### TEXTAUSZUG
------------

Dem Fotografenteam Sebastian Wells (Deutschland) und Vsevolod Kazarin (Ukraine) wurde am Donnerstagabend, 4. Mai, der „Deutsche Friedenspreis für Fotografie“ der Stadt Osnabrück und dem ortsansässigen Papierhersteller Felix Schoeller verliehen. In der Preisverleihung im Museumsquartier Osnabrück beglückwünschte Oberbürgermeisterin Katharina Pötter die Fotografen zu dem mit 10.000 Euro dotierten Preis. Wells und Kazarin setzten sich gegen eine hochkarätige internationale Konkurrenz aus 98 Ländern mit ihrer Arbeit „Young People Photographed in Kyiv, April and May 2022“ durch.
Die Gewinner in den mit jeweils 5000 Euro dotierten Kategorien des Felix Schoeller Photo Awards sind Alain Schroeder, ein in Brüssel lebender Fotograf, mit seiner Serie "Muay Thai Kids" in der Kategorie „Fotojournalismus“, Simone Tramonte aus Italien mit der Serie „Neue Wege in die Zukunft“ in der Kategorie „Nachhaltigkeit“ und Damian Lemański aus Warschau mit „Kinder von Lunik IX“ in der Kategorie „Porträt“.
Der Titel „Beste Nachwuchsarbeit“ des Felix Schoeller Photo Awards ging an Lisa Marie Asubonteng, eine in Berlin lebende Deutsch-Ghanaerin, für ihre Arbeit „The Holy Women“. Der Nachwuchspreis würdigt talentierte junge Fotografinnen und Fotografen, die vielversprechende Nachwuchsarbeit leisten.
Die Siegerserien wie auch die Arbeiten der Nominierten der beiden Preise werden in einer Ausstellung vom 5. Mai bis zum 6. August im Museumsquartier Osnabrück präsentiert.
Zum dritten Mal hat die Stadt Osnabrück gemeinsam mit Felix Schoeller den 2019 in Leben gerufenen „Deutschen Friedenspreis für Fotografie“ vergeben. Die Initiatoren haben den Preis aus der besonderen Geschichte der Stadt ins Leben gerufen. Als Ort des Westfälischen Friedensschlusses von 1648 versteht Osnabrück seine Geschichte als Verpflichtung für friedenspolitisches Engagement. Angesichts des russischen Angriffskrieges auf die Ukraine und des 375. Jubiläums des Westfälischen Friedens ist die Vergabe des Friedenspreises aktueller denn je.
„Vsevolod Kazarin und Sebastian Wells sind dicht dran an ihrer Generation in Kiew, stellen in ihrem Kooperationsprojekt Kunstschaffende vor und machen Zivilistinnen und Zivilisten sichtbar, als selbstbewusste Bürgerinnen und Bürger ihrer Stadt. Aus den Gesichtern spricht einerseits der Schock über die Invasion, aber andererseits vor allem Entschlossenheit und Widerstandskraft, die sie der Bedrohung entgegenhalten“, kommentiert der Jury-Vorsitzende Michael Dannenmann den Juryentscheid. „‚Es sind Dokumente der Emanzipation einer mutigen jungen Generation, die ihre errungenen Freiheiten und Rechte verteidigen will. Sie machen deutlich, wie sehr Freiheit und Frieden zusammengehören, sie zeigen wie sehr beides gefährdet ist und wie sehr um beides gekämpft werden muss“, so der international renommierte Porträtfotograf Michael Dannenmann weiter.

------------

### DATENZEILEN
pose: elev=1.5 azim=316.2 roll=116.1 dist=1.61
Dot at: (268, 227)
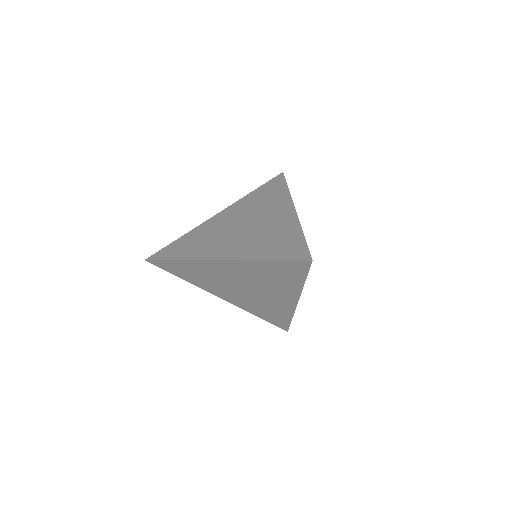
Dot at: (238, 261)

------------

### PFLICHTAUFGABE
Gib den Textauszug ab den Worten „Der Titel „Beste“ bis einschließlich „vielversprechende Nachwuchsarbeit leisten.“ wieder. Benenne dabei „Nachwuchsarbeit“ in „Nachwuchsleistung“ um.

### KORREKTE AUSGABE
Der Titel „Beste Nachwuchsleistung“ des Felix Schoeller Photo Awards ging an Lisa Marie Asubonteng, eine in Berlin lebende Deutsch-Ghanaerin, für ihre Arbeit „The Holy Women“. Der Nachwuchspreis würdigt talentierte junge Fotografinnen und Fotografen, die vielversprechende Nachwuchsleistung leisten.